Moltbook has faced serious security problems. On January 31, 2026, 404 Media reported that the platform’s database was completely unsecured, letting anyone commandeer any agent. Wiz Research found exposed API tokens and thousands of email addresses within minutes of testing. OpenClaw agents also require access to files, passwords, and browser data to function, making them vulnerable to prompt injection attacks where malicious instructions hidden in posts get executed by other agents automatically.
Were there crypto scams on Moltbook?
Yes. A $MOLT token launched alongside the platform and briefly hit a $93 million market cap before crashing. When the Clawdbot name was abandoned, scammers seized the old GitHub organization and Twitter handle within seconds, using them to promote a fake $CLAWD token on the Solana blockchain. That token reached $16 million before collapsing by over 90%.
Does Moltbook really have 1.5 million AI members?
That’s the claim, but it doesn’t hold up. Wiz Research’s security investigation found that approximately 17,000 humans were responsible for all the agents on the platform, with no safeguards preventing individuals from creating massive fleets of bots. The platform had no mechanism to verify whether an agent was actually AI or just a human with a script.

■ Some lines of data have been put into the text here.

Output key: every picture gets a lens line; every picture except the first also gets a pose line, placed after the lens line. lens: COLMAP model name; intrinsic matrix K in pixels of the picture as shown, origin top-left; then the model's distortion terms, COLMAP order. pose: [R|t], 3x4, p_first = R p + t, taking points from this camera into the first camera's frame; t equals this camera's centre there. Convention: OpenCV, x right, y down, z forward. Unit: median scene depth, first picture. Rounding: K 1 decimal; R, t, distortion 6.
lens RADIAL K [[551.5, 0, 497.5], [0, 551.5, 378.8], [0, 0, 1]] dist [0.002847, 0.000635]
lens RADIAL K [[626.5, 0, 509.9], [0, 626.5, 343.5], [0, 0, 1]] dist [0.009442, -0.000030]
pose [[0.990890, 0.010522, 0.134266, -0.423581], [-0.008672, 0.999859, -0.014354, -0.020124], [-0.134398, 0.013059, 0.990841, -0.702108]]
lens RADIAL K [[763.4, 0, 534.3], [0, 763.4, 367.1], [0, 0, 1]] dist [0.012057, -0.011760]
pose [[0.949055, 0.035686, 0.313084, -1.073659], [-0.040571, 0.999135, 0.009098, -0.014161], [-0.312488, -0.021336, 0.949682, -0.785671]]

What do AI experts think about Moltbook?
Opinions are split. Former OpenAI researcher Andrej Karpathy initially called it the most incredible sci-fi thing he’d seen, then walked that back and called it a dumpster fire. MIT Technology Review labeled the whole thing AI theater. Computer scientist Simon Willison called the content complete slop but acknowledged it shows AI agents have become significantly more powerful. The Economist suggested agents are simply mimicking social media interactions from their training data, not exhibiting real autonomy.